# Selected passage
-- Opening Marker --
For this example, we will use Approach A to conduct an interaction analysis based on linear regression. We want to see if sex (z) moderates the association between grade point average (x) and income (y).
| Dataset |
| StataData1.dta |
| Variable name | income |
| Variable label | Annual salary income (Age 40, Year 2010) |
| Value labels | N/A |
| Variable name | gpa |
| Variable label | Grade point average (Age 15, Year 1985) |
| Value labels | N/A |
| Variable name | sex |
| Variable label | Sex |
| Value labels | 0=Man 1=Woman |
Define the analytical sample
We start by defining the analytical sample:
gen pop_interact1=1 if income!=. & gpa!=. & sex!=. |
Let us have a quick look at the variables:
sum income gpa sex if pop_interact1==1 |

Simple regression models
First, we will run the simple models, one for gpa and income, and one for sex and income.
reg income gpa if pop_interact1==1 |

reg income sex if pop_interact1==1 |

There are statistically significant associations in both simple models. More specifically, the B coefficient for gpa is 37281 (95 % CI: 33653 to 40909) and the B coefficient for sex is -76479 (95% CI: -81299 to -71659).
Multiple regression model
Next, we run a model with both independent variables included:
reg income gpa sex if pop_interact1==1 |

We can note that the B coefficients increase quite a lot (i.e. become further from 0).
Multiple regression model with interaction effect
In this step, we will include the interaction term using Approach 2 (two hashtags mean that we specify the main effects and the interaction effect at the same time):
reg income c.gpa##i.sex if pop_interact1==1 |

In the table above, we can see that the estimate for the interaction term has a p-value below 0.05 (0.000). This suggests that there is a statistically significant interaction effect between grade point average and sex on income.
-- Closing Marker --
# Required action 1
List every section heading in the interaction analysis text.
# Required action 2
Carry the interaction analysis text forward from its final sentence.
The rows after this point come from a different source than the text on interaction analysis.

# Extracted data
-- Opening Marker --
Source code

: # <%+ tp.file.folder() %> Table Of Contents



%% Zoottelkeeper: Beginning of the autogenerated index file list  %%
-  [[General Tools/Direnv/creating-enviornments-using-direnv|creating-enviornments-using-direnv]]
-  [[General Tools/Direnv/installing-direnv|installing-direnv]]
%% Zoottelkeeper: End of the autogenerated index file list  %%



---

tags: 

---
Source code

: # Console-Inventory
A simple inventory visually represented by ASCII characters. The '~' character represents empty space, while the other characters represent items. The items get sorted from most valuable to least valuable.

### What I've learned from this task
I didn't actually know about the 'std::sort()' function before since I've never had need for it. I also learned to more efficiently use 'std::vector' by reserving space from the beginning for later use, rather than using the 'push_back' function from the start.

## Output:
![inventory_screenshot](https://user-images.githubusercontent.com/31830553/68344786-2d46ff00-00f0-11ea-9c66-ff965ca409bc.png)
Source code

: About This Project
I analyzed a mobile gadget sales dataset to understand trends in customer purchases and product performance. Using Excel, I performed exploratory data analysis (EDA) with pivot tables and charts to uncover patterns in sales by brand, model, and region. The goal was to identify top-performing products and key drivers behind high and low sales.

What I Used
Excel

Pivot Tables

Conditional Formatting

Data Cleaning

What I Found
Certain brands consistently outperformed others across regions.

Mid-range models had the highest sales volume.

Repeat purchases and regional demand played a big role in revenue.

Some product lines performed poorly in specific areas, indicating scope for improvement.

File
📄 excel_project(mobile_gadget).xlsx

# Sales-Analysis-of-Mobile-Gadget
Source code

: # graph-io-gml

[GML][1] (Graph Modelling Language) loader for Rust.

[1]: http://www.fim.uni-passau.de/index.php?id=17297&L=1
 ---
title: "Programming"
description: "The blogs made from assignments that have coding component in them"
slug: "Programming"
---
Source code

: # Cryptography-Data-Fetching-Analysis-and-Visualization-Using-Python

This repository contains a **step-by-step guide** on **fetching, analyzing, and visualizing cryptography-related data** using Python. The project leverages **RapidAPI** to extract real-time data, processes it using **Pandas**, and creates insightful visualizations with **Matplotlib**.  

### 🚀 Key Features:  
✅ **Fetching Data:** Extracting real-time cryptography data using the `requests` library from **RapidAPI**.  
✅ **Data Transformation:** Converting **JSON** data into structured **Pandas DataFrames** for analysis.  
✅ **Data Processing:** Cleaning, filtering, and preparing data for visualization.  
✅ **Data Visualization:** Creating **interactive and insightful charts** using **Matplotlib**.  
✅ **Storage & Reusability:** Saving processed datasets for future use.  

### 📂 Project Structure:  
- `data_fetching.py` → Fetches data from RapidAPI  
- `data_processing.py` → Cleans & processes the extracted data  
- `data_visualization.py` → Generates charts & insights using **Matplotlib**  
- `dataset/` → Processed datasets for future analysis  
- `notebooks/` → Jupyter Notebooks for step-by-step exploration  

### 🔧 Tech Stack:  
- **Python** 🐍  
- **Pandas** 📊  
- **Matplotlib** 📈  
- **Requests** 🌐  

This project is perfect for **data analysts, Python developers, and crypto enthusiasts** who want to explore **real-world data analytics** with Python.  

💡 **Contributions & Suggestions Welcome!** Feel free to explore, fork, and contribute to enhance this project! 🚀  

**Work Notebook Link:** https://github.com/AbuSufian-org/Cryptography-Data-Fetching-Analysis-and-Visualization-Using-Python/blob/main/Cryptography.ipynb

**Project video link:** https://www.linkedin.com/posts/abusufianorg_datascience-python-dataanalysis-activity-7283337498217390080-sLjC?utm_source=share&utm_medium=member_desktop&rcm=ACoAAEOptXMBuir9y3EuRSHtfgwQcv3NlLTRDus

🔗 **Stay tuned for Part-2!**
-- Closing Marker --
# Exercise result 1
Define the analytical sample
Simple regression models
Multiple regression model
Multiple regression model with interaction effect

# Exercise result 2
Interpretation
How can we understand this interaction effect that we found? Since our x-variable – sex – is binary, the easiest strategy for gaining more insight would be to do sex-specific analyses of the association between gpa and income.
We start with a model for men, and then continue with the same for women.
reg income gpa if pop_interact1==1 & sex==0 |

reg income gpa if pop_interact1==1 & sex==1 |

The sex-specific models show that the slope in income according to grade point average is steeper among men compared to among women.
Illustration
In order to illustrate the interaction, we can use the margins command. The first step is re-run the model. The quietly option is included in the beginning of the command to suppress the output.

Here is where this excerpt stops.